--- Text section ---
Let multiple AI agents edit the same codebase at the same time without stepping on each other. This is an experiment and exploration of how you can agent edits can be backed by CRDTs.
It's almost certainly broken in many ways. There are probably a million edge cases that are not handled correctly. That's okay, though, because we are just having fun.
Built on Loro CRDT and the Vercel AI SDK.
If you're running multiple agents on the same codebase, they're going to step on each other. There are ways around this:
- run a single a single agent all the time (acceptable, how the world works today)
- run many agents, let them do the classic:
- attempt to write a file
- oops, modified since last write, read it
- read file
- write file (hope there are no conflicts between the last read and write, otherwise start over)
- lock files, let agents write after locks clear
- something else (this codebase explores a "something else")
- Conflict-free merging — Agents write concurrently. The CRDT handles it. No one overwrites anyone.

--- Material provided ---

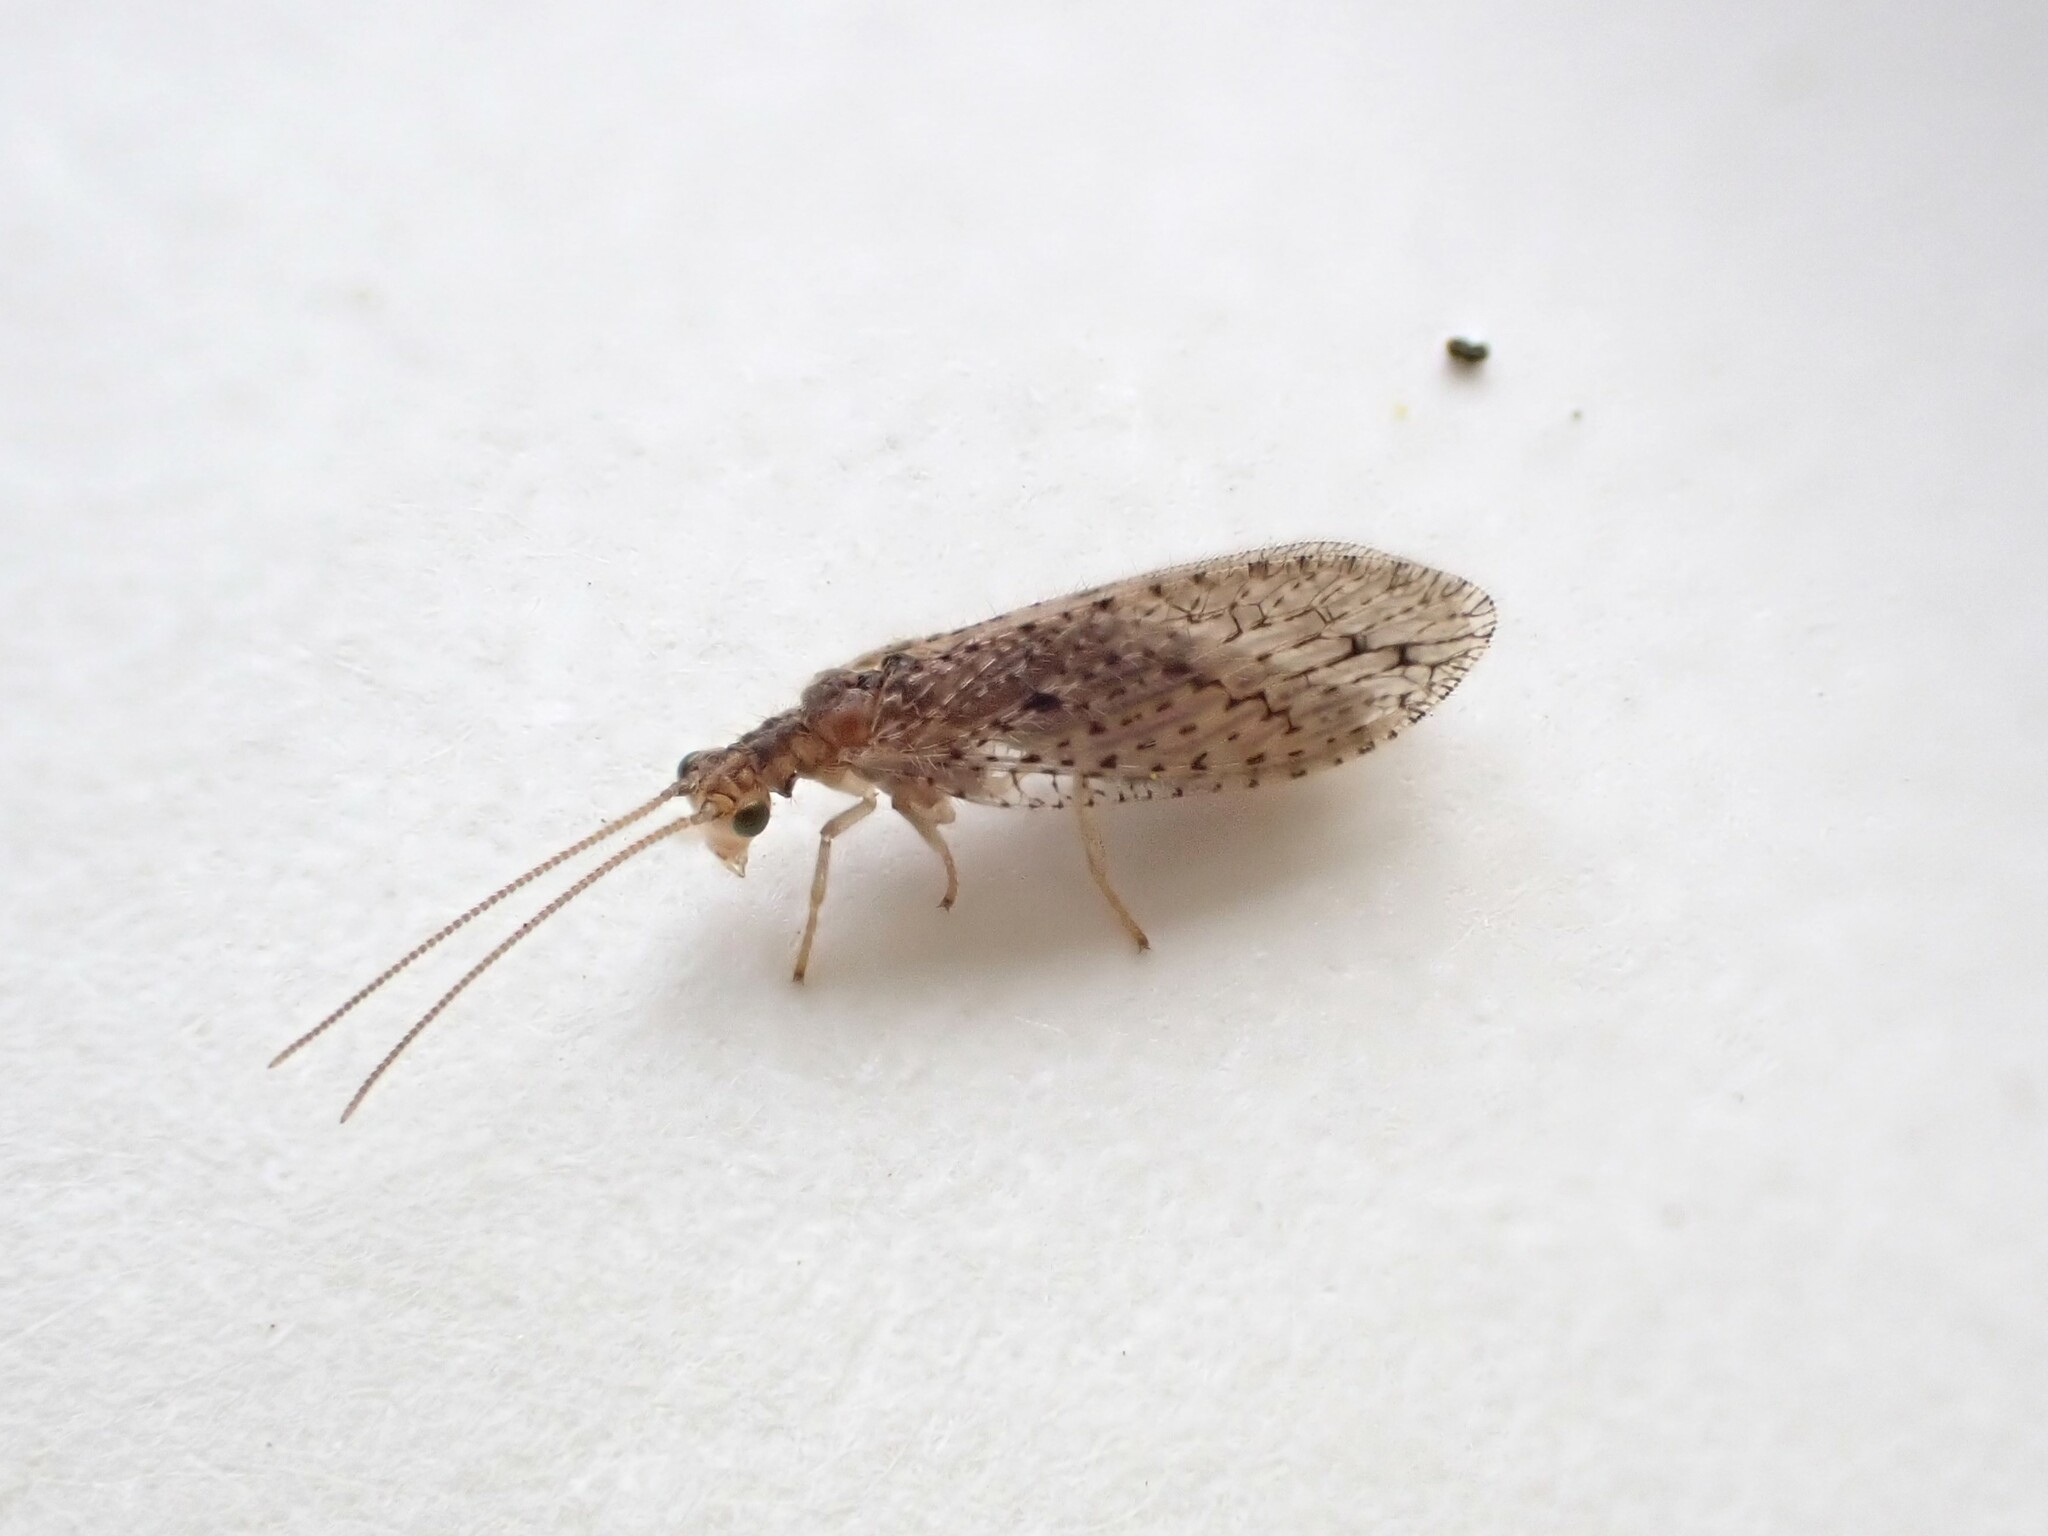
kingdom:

--- What you are asked to do ---
Reproduce everything from "Let multiple AI" down to "Vercel AI SDK." in the text about AI agents editing one codebase, word for word.

--- Solution ---
Let multiple AI agents edit the same codebase at the same time without stepping on each other. This is an experiment and exploration of how you can agent edits can be backed by CRDTs.
It's almost certainly broken in many ways. There are probably a million edge cases that are not handled correctly. That's okay, though, because we are just having fun.
Built on Loro CRDT and the Vercel AI SDK.